• GIVEN TASK: Repeat the part of the listing that opens with the line containing "On Wednesday, when" and closes with the line containing "10:15 AM to 11:30 AM", both included, keeping each line identical.

• Stored records:
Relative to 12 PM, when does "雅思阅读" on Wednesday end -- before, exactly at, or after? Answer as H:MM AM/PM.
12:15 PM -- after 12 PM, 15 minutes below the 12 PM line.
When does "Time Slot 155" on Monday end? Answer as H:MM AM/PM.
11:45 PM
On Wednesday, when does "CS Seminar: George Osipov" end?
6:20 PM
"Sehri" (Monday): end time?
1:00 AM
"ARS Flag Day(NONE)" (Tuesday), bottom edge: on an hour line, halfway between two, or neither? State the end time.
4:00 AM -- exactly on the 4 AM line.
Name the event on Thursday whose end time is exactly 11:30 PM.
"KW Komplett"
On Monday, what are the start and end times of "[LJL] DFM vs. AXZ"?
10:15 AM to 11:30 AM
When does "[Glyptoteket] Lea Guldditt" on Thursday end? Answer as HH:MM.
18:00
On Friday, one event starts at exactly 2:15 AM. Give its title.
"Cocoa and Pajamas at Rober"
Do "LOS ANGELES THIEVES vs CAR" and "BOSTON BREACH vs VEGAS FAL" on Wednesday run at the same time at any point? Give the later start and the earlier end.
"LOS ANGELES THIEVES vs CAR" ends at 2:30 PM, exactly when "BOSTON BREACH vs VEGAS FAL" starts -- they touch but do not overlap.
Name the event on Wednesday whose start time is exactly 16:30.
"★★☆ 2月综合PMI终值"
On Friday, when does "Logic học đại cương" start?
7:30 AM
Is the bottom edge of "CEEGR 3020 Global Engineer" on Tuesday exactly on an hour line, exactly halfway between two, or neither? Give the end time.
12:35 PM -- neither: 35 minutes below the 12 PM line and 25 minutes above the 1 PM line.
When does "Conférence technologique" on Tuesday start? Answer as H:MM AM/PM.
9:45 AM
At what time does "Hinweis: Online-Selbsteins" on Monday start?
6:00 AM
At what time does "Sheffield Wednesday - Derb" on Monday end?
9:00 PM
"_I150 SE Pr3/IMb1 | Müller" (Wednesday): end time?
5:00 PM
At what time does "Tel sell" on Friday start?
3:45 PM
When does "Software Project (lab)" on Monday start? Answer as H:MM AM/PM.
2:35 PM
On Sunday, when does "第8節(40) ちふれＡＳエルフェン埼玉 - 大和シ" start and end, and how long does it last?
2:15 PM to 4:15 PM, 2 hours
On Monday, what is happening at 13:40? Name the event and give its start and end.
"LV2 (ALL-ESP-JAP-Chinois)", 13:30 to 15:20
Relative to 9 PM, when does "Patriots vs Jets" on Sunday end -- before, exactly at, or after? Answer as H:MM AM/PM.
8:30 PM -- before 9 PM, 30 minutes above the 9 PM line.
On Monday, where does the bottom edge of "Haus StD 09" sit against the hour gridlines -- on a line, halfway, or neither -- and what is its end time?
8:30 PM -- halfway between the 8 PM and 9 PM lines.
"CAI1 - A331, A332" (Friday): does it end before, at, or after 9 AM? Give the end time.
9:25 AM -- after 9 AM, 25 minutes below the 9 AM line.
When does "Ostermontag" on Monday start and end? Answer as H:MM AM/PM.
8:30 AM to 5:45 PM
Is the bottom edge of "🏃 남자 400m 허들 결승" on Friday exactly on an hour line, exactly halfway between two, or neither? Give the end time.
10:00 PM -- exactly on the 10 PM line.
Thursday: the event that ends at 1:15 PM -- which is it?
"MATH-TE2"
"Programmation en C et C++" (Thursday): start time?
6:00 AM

• RESPONSE:
On Wednesday, when does "CS Seminar: George Osipov" end?
6:20 PM
"Sehri" (Monday): end time?
1:00 AM
"ARS Flag Day(NONE)" (Tuesday), bottom edge: on an hour line, halfway between two, or neither? State the end time.
4:00 AM -- exactly on the 4 AM line.
Name the event on Thursday whose end time is exactly 11:30 PM.
"KW Komplett"
On Monday, what are the start and end times of "[LJL] DFM vs. AXZ"?
10:15 AM to 11:30 AM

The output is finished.